Can anyone help provide more information regarding the "bull system" I hear many people use?


----------



## Matt D. (May 12, 2007)

Kal-El said:


> Can anyone help provide more information regarding the "bull system" I hear many people use?


'Many' people do not use this system. Poly breeding is an art. According to the late Brad LaVerne no one is better than Chic Brooks on the subject; who is a great pigeon flier in his own right without taking his breeding into account. What a great man to just be around, much less talk and learn from him which I have had more than my fair share of time to talk to him. Read this (it's worth reading twice) http://www.hapycolofts.com/lofts/news/poly_breeding.html and when you are done with that Read this article about a brit that does it a different way http://www.geocities.com/bhongr25/dreamteam_articles_BullSystem.htm 

Good luck. If you can get this to work; it'll be much easier to buy a very expensive cock bird. You won't have to worry about not getting enough young out of him.
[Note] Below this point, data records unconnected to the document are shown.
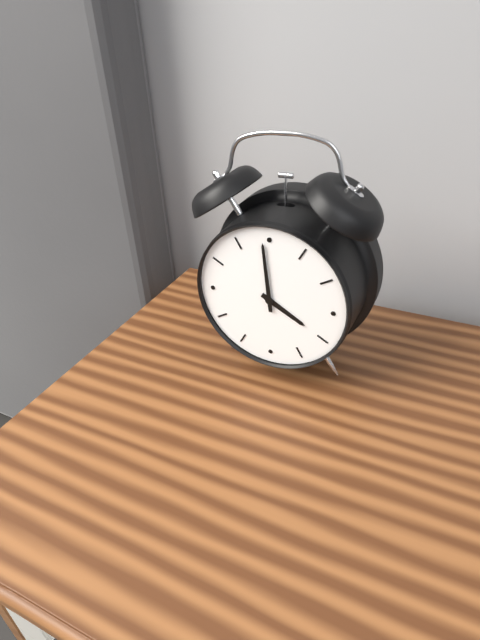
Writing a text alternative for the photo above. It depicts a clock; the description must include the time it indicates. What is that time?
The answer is 3:59
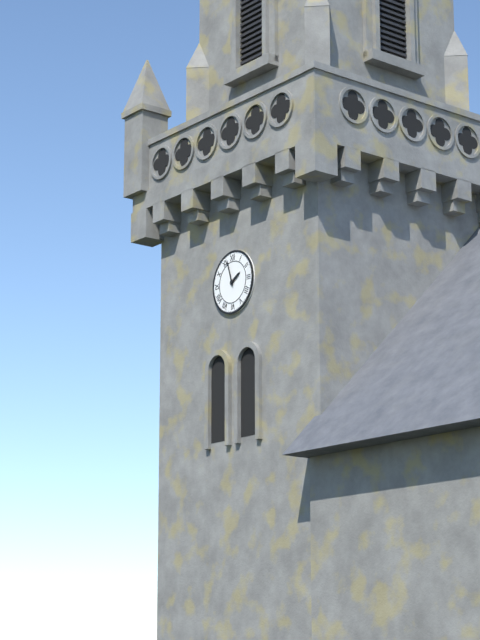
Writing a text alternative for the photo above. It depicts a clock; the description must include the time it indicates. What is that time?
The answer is 1:57
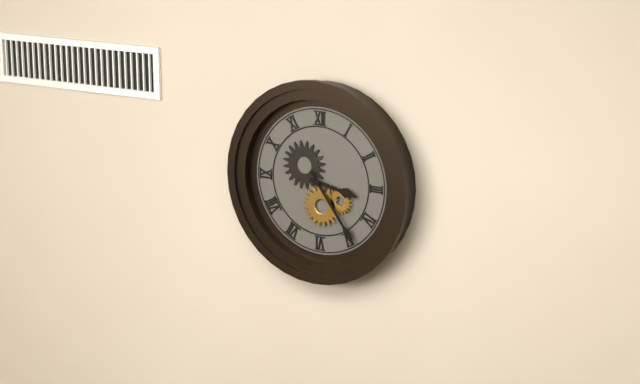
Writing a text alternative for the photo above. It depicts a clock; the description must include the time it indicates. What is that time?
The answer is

On another note: You may want to also get into pumpers/feeders/chuckers. They are called by many names but if you ever have a great hen this is how you should get more young out of her. If you want to do only one breeding cock and 5 or 6 breeding hens and use pumpers then you can have an entire young bird team that are all at least half siblings of the others and i know of a few great fliers that have done that. Like everything else in pigeon racing one saying applies: There is more than one way to skin a cat.


----------



## DrElectron (Sep 19, 2008)

*Good Info...*

Matt D.

Thanks for the links !!! They will bear re-reading a few times... Having been out of Pigeons for almost 50 years, things have certainly changed !!! So much to learn, what fun !!! 

Keep-em-Flying...

Dr.E...


----------